Industries that make many billions of dollars a year in large part by operating in total secrecy are not about to change as a result of backdoor deals of this sort. They believe, I am sure, that they have effectively neutralized the threat of AR activists by striking this agreement with the HSUS, and by noting the numbers of individuals and organizations who are supposedly animal advocates and who believe this is a victory for animals. How clever of them – how very, very clever.


As Frederick Douglass said, “Power concedes nothing without a demand. It never did and it never will. Find out just what any people will quietly submit to and you have found out the exact measure of injustice and wrong which will be imposed upon them, and these will continue till they are resisted with either words or blows, or with both.” We are the voice of the chickens. We have decided they are willing to submit to what amounts to an insane level of torment as long as they receive a handful of straw and 19 more inches of room in which to move? This is the sum total of our demand to the powers that be?
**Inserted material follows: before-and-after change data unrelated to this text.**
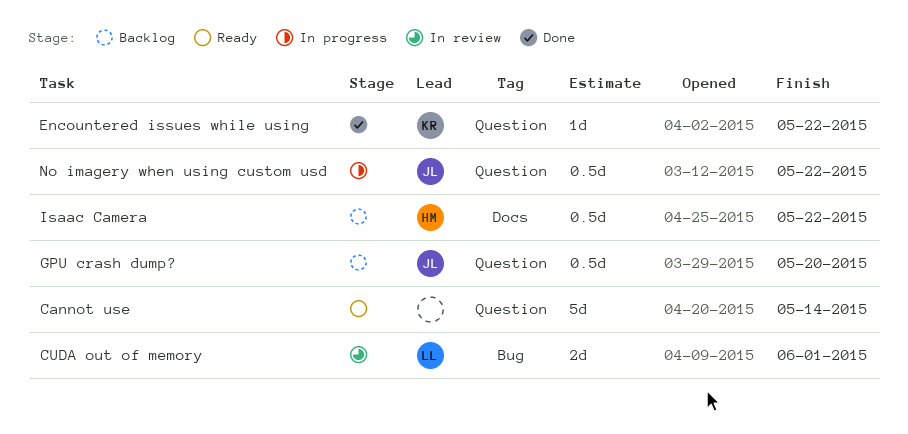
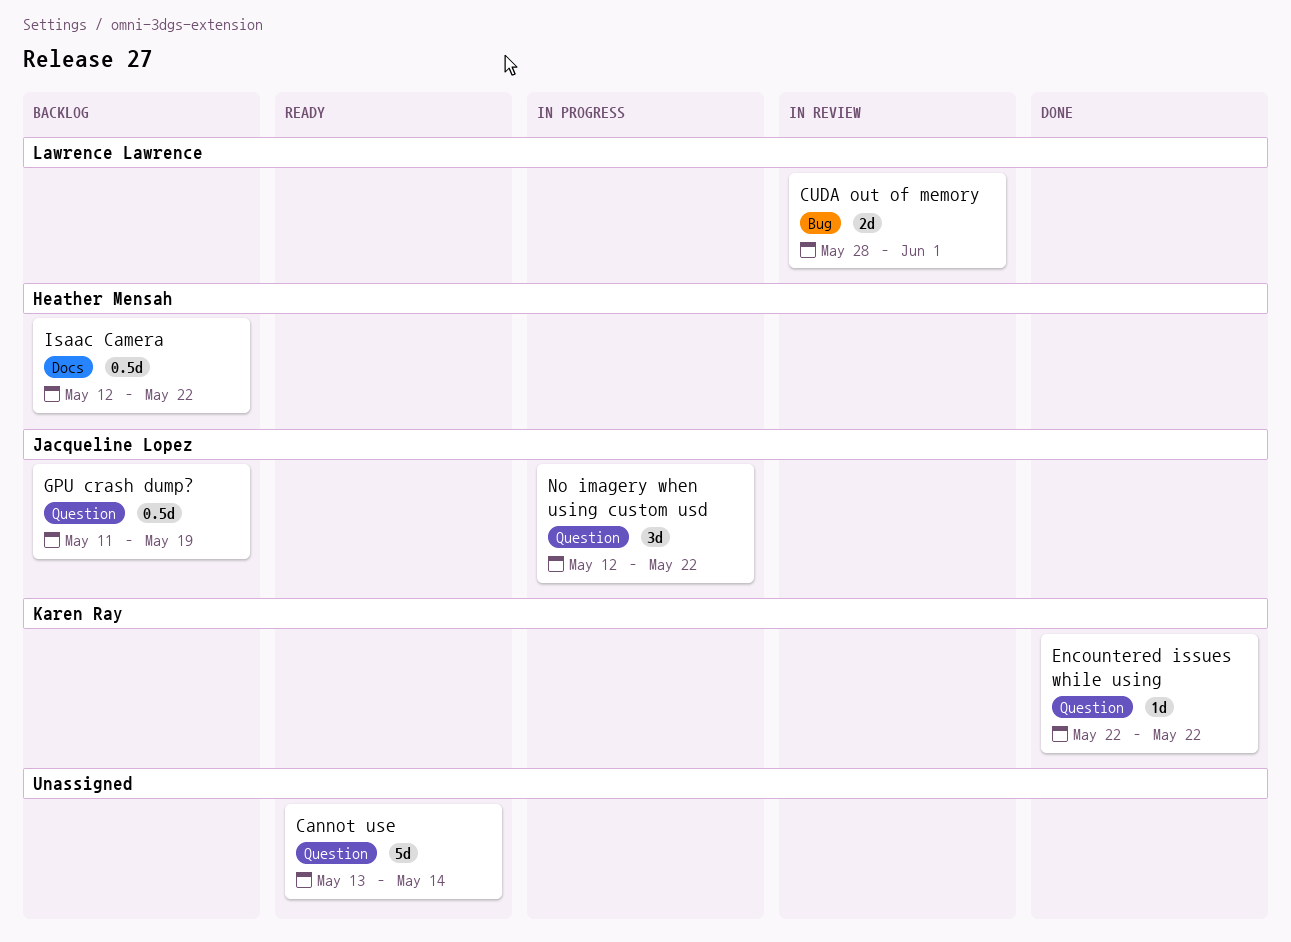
GPU crash dump?, due: May 20 -> May 19
No imagery when using custom usd, estimate: 0.5d -> 3d

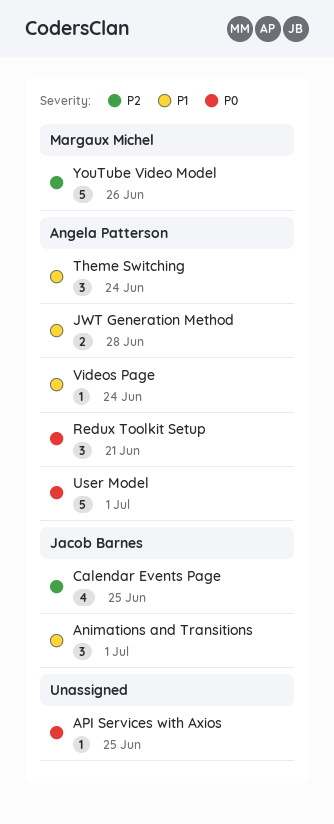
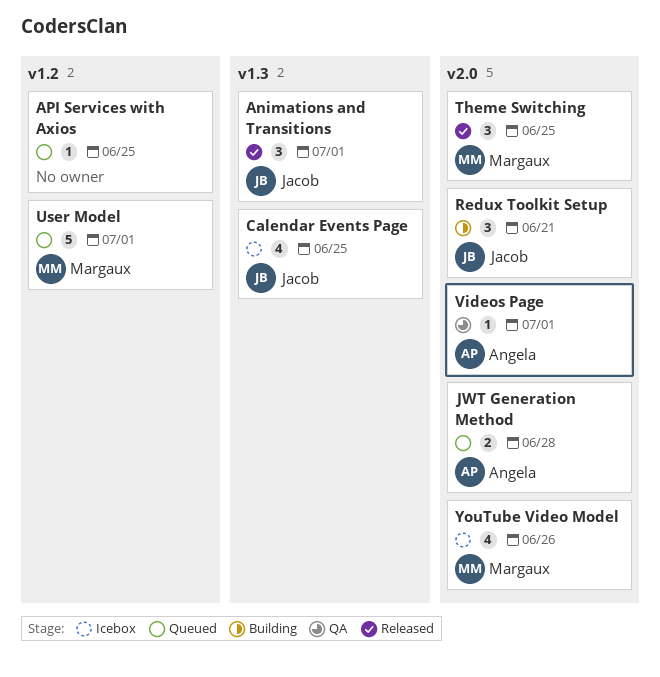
Redux Toolkit Setup, owner: Angela Patterson -> Jacob Barnes
Theme Switching, owner: Angela Patterson -> Margaux Michel
Theme Switching, due: Jun 24 -> Jun 25
User Model, owner: Angela Patterson -> Margaux Michel
Videos Page, due: Jun 24 -> Jul 1
YouTube Video Model, estimate: 5 -> 4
Hell no. That is why there is no “we” here. This is not, and never will be, enough, especially because these extra inches will almost certainly never be seen or experienced by those billions of hens. My bet is that the legislation will have basically no impact whatsoever upon the lives of these hens, even 15 years in the future, because no one will be there to make sure the actions called for by said legislation will be put into place. Strike two – and in this game, that’s all you get.
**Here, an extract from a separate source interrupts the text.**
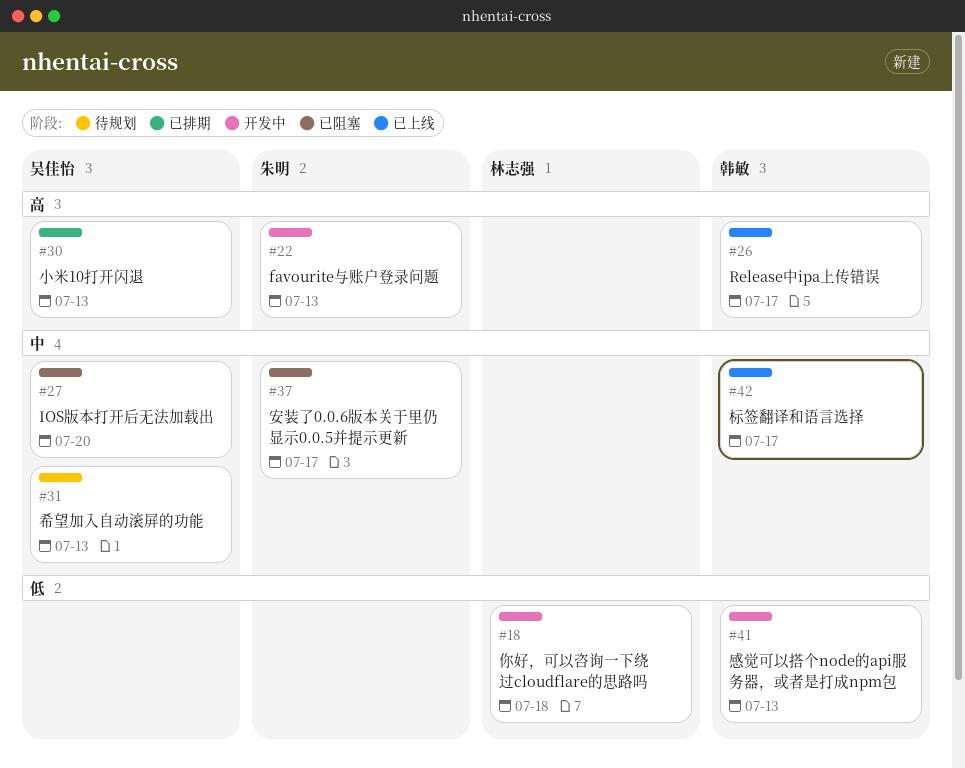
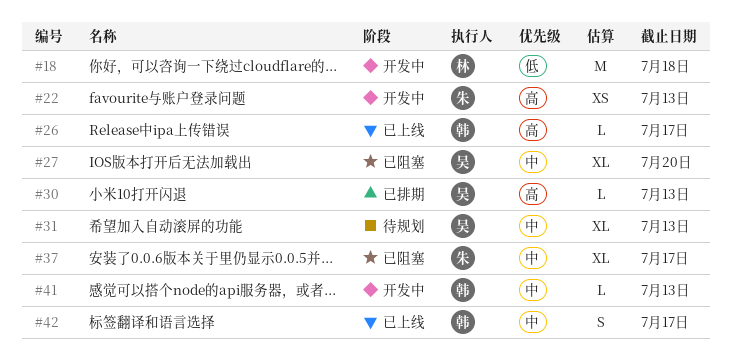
#41, priority: 低 -> 中

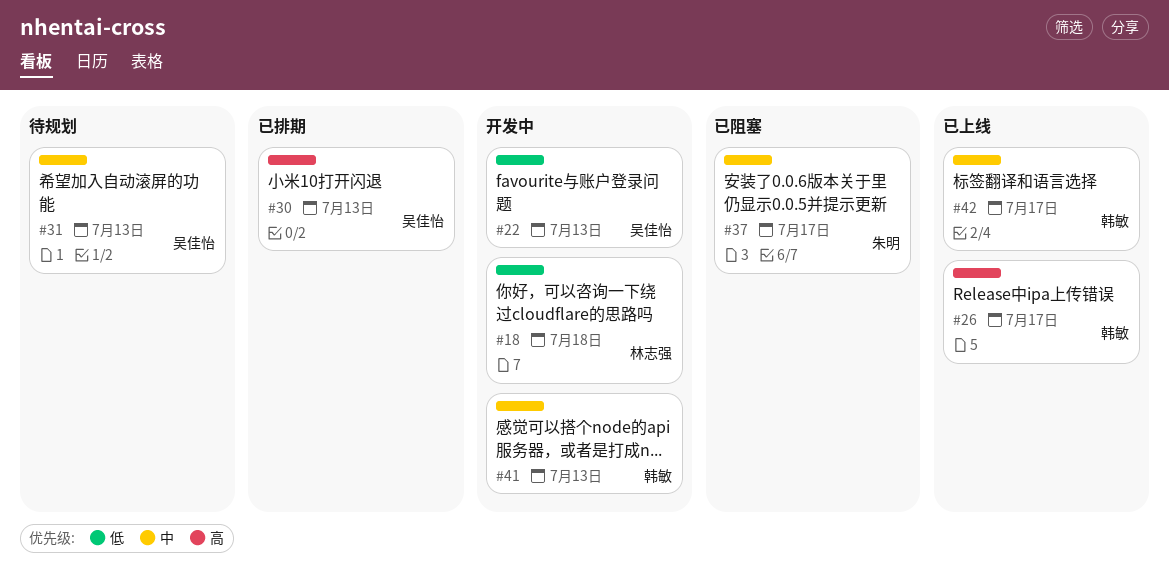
#22, owner: 朱明 -> 吴佳怡
#22, priority: 高 -> 低
#27: present -> none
Unfortunately, however, just as the general public needs its illusions (such as the idea that “free range eggs” are magically produced in the absence of pain and misery), so too, it seems, do many AR activists. Are we happy to accept agribusiness’ assurances that improvements will be made? Are we willing to believe that of its own accord, a multi-billion dollar industry will decide to go along with this legislation, even though it has shown time and again it will get away with whatever it can, in the absence of external monitors? Yes, apparently we are.

This is not about advocacy versus abolitionism. This is about truth versus lies.
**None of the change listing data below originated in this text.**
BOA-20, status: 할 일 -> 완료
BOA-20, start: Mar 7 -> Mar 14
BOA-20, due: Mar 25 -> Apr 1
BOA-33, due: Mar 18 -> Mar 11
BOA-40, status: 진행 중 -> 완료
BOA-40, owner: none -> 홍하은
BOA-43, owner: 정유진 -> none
Now, as I believe strongly that knocking down the strategies of AR folks should not come without proposals for alternative actions, let me propose some now.

First, please do not call this a victory, and do not perceive this as a victory. We should not need the same kinds of illusions that allow other people to believe in the existence of things like “happy meat,” and in fact, such illusions will kill our movement if we allow them to fester.

Second, the message that all animal use must cease must be pushed now, harder than ever. With the big-guns of the AR movement out there agreeing to water down the message of total liberation, and in fact agreeing to stop monitoring some of the biggest abusers the world has ever known, someone has to stand up for animals, uncompromisingly and completely. For all humans to see members of non-human species as literally equivalent in terms of our “right” to live our lives according to the rules of our own societies, and equally entitled to live free of externally-imposed oppression, is the underlying premise of the goal of total animal liberation, and we must never forget or compromise that.

Third, let’s ramp up undercover work while we can. It’s excellent news that ag-gag bills have largely died in session, of course, but given the existence of AETA, we can’t pretend that other versions will not be introduced, at either the state level again or at the federal level, and we can’t pretend that they won’t be passed. Support the work of undercover investigators who are exposing the sickening truth behind the animal agriculture industries, with your money, your time, and even your own undercover work.

Fourth and finally, commit yourself to convincing at least one other person to go vegan — and go vegan yourself if you aren’t already. The wide-scale adoption of a plant-based diet will end the existence of animal agriculture once and for all.

In the words of Hillel: If not now, when?